LA SVOLTA
"Pippo uccise la moglie: indagate"
La Procura generale chiede la riapertura del caso della morte della prima consorte di Piccolomo

Il sostituto procuratore generale presso la Corte di Appello di Milano Carmen Manfredda ha fatto avere al procuratore della Repubblica di Varese Maurizio Grigo una lettera (con tanto di documentazione allegata) che "scotta".
Una lettera in cui, senza mezzi termini, si sollecita la Procura varesina a richiedere al gip del Tribunale di Varese l’autorizzazione alla riapertura delle indagini nei confronti di Giuseppe Piccolomo "per omicidio volontario, commesso in Caravate, il 20 febbraio 2003, in pregiudizio della moglie, Marisa Maldera".
Si tratta, ovvio, di un grande colpo di scena.
Anche perché Piccolomo, salito alla ribalta delle cronache nazionali come l’autore del delitto delle mani mozzate di Cocquio Trevisago, l’11 ottobre di quasi otto anni fa "incassò" dal gip di allora un decreto di archiviazione parziale proprio per quanto riguarda l’accusa di aver ucciso volontariamente la moglie, morta carbonizzata in un incidente d’auto avvenuto a Caravate.
Quell’archiviazione, tra l’altro, fu sollecitata dal pm titolare del fascicolo dell’epoca, che, non a caso, patteggiò con la difesa di Piccolomo una un anno e quattro mesi per omicidio colposo (sentenza del 23 gennaio 2006).
Perché il magistrato che ha chiesto e ottenuto nel febbraio scorso la conferma in appello della condanna all’ergastolo dell’autore dell’omicidio di Carla Molinari, ora invoca la rivalutazione del fascicolo dell’incidente occorso alla prima moglie di Piccolomo?
Primo, per le dichiarazioni delle due figlie dell’ex ristoratore e della signora Maldera, Filomena Cinzia e Nunzia; secondo, per le evidenti analogie che caratterizzano lo "strano" incidente di Caravate, apparentemente determinato dall’incendio della vettura in cui la donna era rimasta intrappolata dopo lo sbandamento dell’auto guidata dal marito e l’uscita di strada, e il delitto della povera Carla Molinari.
Ad onore del vero, da dieci anni le due figlie di Piccolomo sospettano che la morte della madre non fosse conseguenza di un incidente, bensì l’esito dell’azione premeditata e volontaria del padre (per liberarsi della consorte e sposare, come ha poi fatto, la cameriera marocchina), ma la loro versione è sempre rimasta inascoltata.
Ora, al contrario, quella versione è valorizzata al massimo dal sostituto pg Manfredda (che ha convocato e messo a verbale le dichiarazioni delle due figlie di Piccolomo nel suo ufficio a Milano), tanto più che sarebbe corroborata da tutta una serie di elementi di novità (e, cioè, nuove prove e testi da identificare e interrogare) tali da giustificare nuove investigazioni.
Non basta.

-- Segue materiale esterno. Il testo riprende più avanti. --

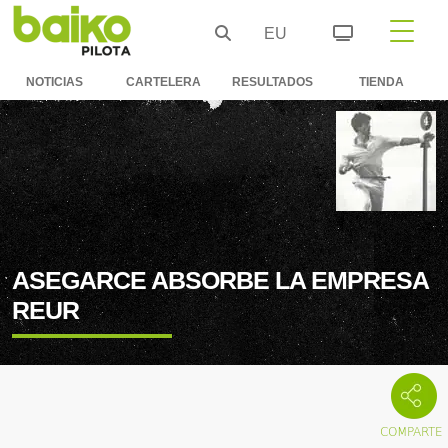
EU
NOTICIAS
CARTELERA
RESULTADOS
TIENDA
ASEGARCE ABSORBE LA EMPRESA
REUR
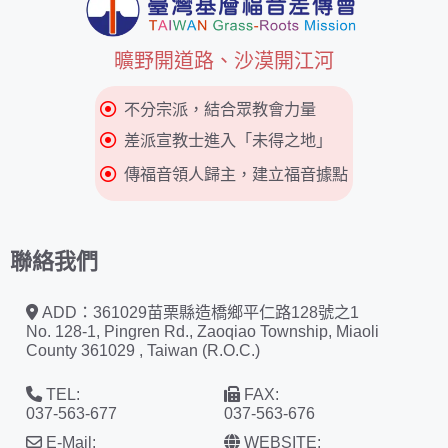
曠野開道路、沙漠開江河
不分宗派，結合眾教會力量
差派宣教士進入「未得之地」
傳福音領人歸主，建立福音據點
聯絡我們
ADD：361029苗栗縣造橋鄉平仁路128號之1
No. 128-1, Pingren Rd., Zaoqiao Township, Miaoli
County 361029 , Taiwan (R.O.C.)
TEL:
FAX:
037-563-677
037-563-676
E-Mail:
WEBSITE:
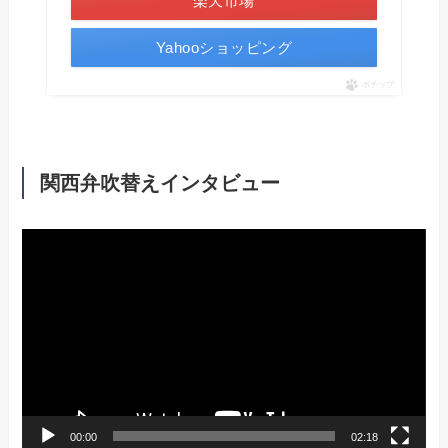
楽天市場
Yahooショッピング
ポチップ
関西弁吹替えインタビュー
動
画
プ
レ
ー
ヤ
ー
00:00
02:18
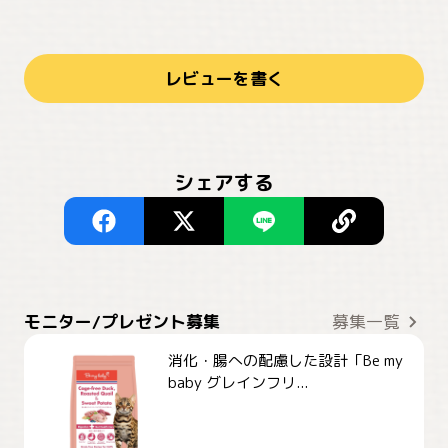
レビューを書く
シェアする
モニター/プレゼント募集
募集一覧
消化・腸への配慮した設計「Be my
baby グレインフリ...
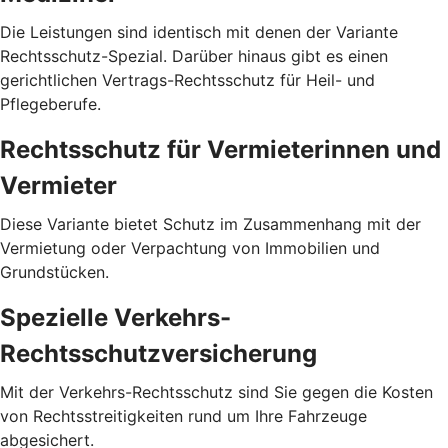
Die Leistungen sind identisch mit denen der Variante
Rechtsschutz-Spezial. Darüber hinaus gibt es einen
gerichtlichen Vertrags-Rechtsschutz für Heil- und
Pflegeberufe.
Rechtsschutz für Vermieterinnen und
Vermieter
Diese Variante bietet Schutz im Zusammenhang mit der
Vermietung oder Verpachtung von Immobilien und
Grundstücken.
Spezielle Verkehrs-
Rechtsschutzversicherung
Mit der Verkehrs-Rechtsschutz sind Sie gegen die Kosten
von Rechtsstreitigkeiten rund um Ihre Fahrzeuge
abgesichert.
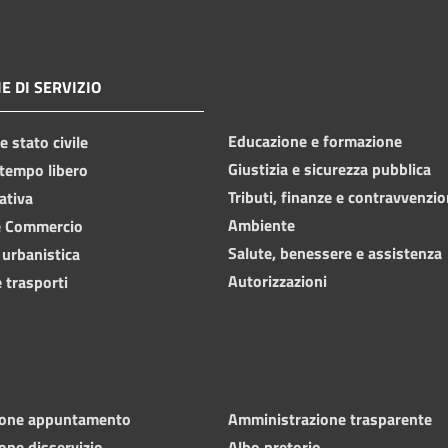
E DI SERVIZIO
Educazione e formazione
 stato civile
Giustizia e sicurezza pubblica
 tempo libero
Tributi, finanze e contravvenzio
ativa
Ambiente
e Commercio
Salute, benessere e assistenza
 urbanistica
Autorizzazioni
 trasporti
ione appuntamento
Amministrazione trasparente
one disservizio
Albo pretorio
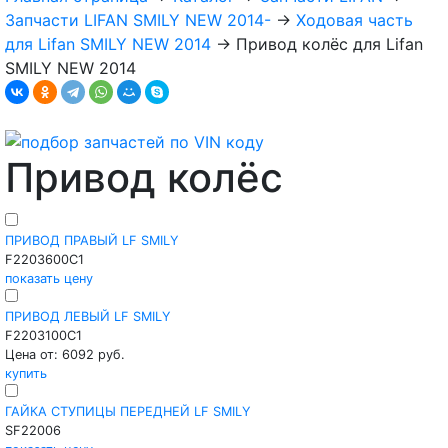
Запчасти LIFAN SMILY NEW 2014-
→
Ходовая часть
для Lifan SMILY NEW 2014
→
Привод колёс для Lifan
SMILY NEW 2014
Привод колёс
ПРИВОД ПРАВЫЙ LF SMILY
F2203600C1
показать цену
ПРИВОД ЛЕВЫЙ LF SMILY
F2203100C1
Цена от: 6092 руб.
купить
ГАЙКА СТУПИЦЫ ПЕРЕДНЕЙ LF SMILY
SF22006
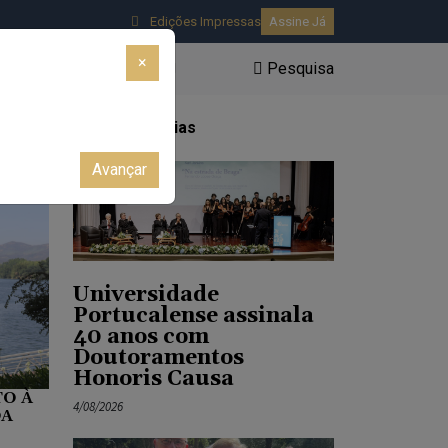
Edições Impressas
Assine Já
×
Pesquisa
AR
AUTÁRQUICAS 2025
Últimas Notícias
Avançar
Universidade
Portucalense assinala
40 anos com
Doutoramentos
Honoris Causa
O À
4/08/2026
DA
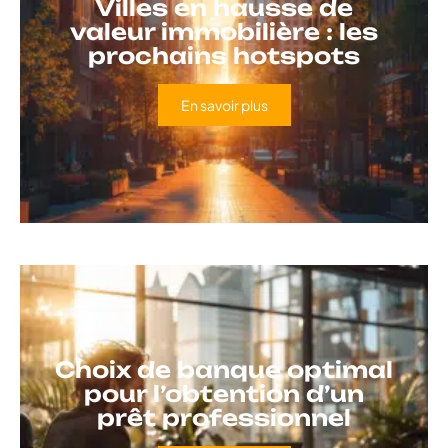
Villes en hausse de
valeur immobilière : les
prochains hotspots
En savoir plus
Choix de banque optimal
pour l’obtention d’un
prêt professionnel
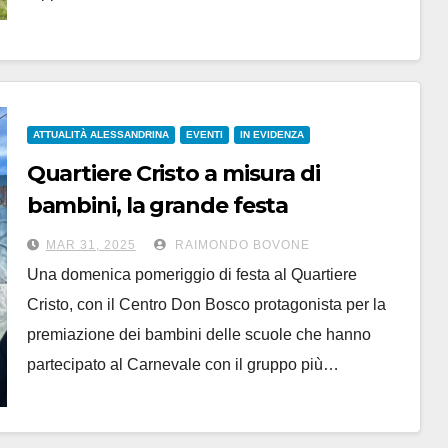
ATTUALITÀ ALESSANDRINA
EVENTI
IN EVIDENZA
Quartiere Cristo a misura di
bambini, la grande festa
all’Oratorio Don Bosco
MAR 31, 2025
RAIMONDO BOVONE
Una domenica pomeriggio di festa al Quartiere
Cristo, con il Centro Don Bosco protagonista per la
premiazione dei bambini delle scuole che hanno
partecipato al Carnevale con il gruppo più…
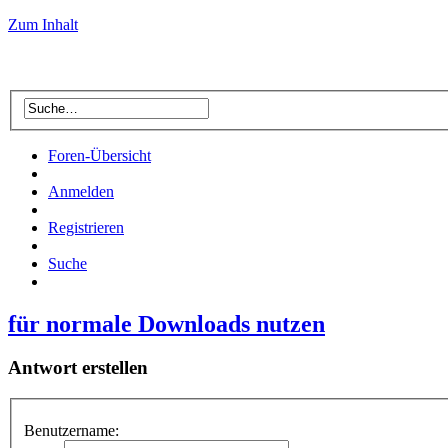
Zum Inhalt
Foren-Übersicht
Anmelden
Registrieren
Suche
für normale Downloads nutzen
Antwort erstellen
Benutzername:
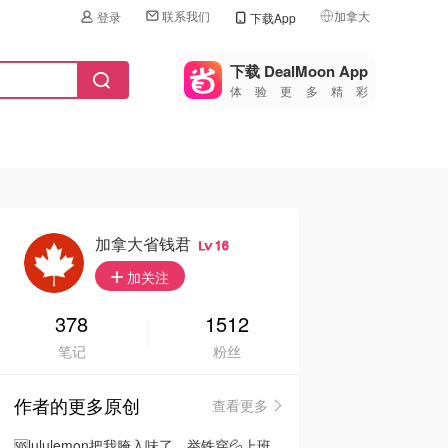
联系我们
加拿大
登录
下载App
🇺🇸
美国
下载 DealMoon App
体验更多精彩
🇨🇳
中国
🇨🇦
加拿大
🇬🇧
英国
🇩🇪
德国
加拿大省钱君
16
🇫🇷
加关注
法国
🇮🇹
378
1512
意大利
笔记
粉丝
🇦🇺
澳洲
作者的更多原创
查看更多
🇳🇿
新西兰
🆘lululemon把我腌入味了…举铁穿💦上班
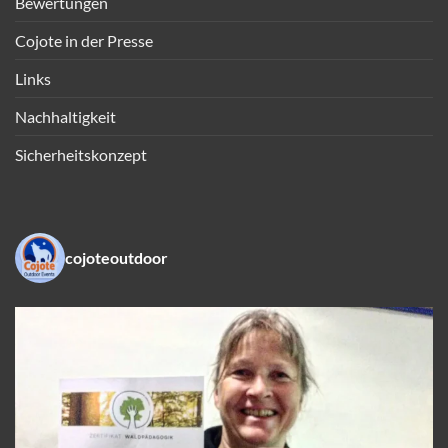
Bewertungen
Cojote in der Presse
Links
Nachhaltigkeit
Sicherheitskonzept
cojoteoutdoor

Avendo avuto accesso diretto agli atti dei due fascicoli, il pm Manfredda si sarebbe convinta delle tante (troppe?) analogie che accomunano la fase ideativa del delitto di Cocquio e la fine di Marisa Maldera. A cominciare dall’accurata premeditazione, che a suo dire avrebbe compreso anche evidenti tentativi di depistaggio e di mistificazione da parte di Piccolomo.